Task instructions: From the records below, pull each line that has "boolean".

:::

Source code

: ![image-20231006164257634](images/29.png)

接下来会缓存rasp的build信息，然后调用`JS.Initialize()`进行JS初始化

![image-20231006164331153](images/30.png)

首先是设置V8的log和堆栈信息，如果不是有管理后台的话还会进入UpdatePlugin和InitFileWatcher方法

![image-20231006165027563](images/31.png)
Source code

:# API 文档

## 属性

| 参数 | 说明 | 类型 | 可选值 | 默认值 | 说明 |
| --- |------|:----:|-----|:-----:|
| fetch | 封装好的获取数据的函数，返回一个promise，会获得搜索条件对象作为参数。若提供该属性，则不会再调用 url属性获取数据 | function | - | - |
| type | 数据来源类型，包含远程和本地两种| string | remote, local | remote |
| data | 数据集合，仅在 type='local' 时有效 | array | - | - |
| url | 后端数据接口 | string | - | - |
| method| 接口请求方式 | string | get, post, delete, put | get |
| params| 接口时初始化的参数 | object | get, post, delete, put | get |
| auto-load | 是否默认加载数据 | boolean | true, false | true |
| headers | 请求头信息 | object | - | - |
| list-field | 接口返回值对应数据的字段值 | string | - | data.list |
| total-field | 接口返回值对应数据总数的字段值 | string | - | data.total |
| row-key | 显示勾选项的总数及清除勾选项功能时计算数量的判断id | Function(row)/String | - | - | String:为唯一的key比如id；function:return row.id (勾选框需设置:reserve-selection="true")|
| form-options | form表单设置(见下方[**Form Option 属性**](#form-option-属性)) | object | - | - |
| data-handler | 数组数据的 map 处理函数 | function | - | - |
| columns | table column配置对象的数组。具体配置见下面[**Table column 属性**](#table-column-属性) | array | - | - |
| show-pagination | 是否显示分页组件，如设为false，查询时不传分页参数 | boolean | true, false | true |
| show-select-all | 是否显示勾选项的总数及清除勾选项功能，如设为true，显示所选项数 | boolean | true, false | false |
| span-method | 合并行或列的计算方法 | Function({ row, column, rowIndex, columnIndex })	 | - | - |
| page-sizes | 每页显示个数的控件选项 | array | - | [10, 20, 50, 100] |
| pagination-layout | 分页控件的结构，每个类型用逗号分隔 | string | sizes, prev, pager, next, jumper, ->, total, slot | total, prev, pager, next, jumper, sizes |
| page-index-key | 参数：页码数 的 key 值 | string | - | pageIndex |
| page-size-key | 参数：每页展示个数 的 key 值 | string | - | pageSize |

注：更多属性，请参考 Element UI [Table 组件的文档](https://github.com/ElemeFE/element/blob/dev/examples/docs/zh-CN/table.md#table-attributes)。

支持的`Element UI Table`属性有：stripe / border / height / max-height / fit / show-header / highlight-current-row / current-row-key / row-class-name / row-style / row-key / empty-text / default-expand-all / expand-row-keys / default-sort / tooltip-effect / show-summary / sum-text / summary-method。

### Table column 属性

:::

Result of this task:
| auto-load | 是否默认加载数据 | boolean | true, false | true |
| show-pagination | 是否显示分页组件，如设为false，查询时不传分页参数 | boolean | true, false | true |
| show-select-all | 是否显示勾选项的总数及清除勾选项功能，如设为true，显示所选项数 | boolean | true, false | false |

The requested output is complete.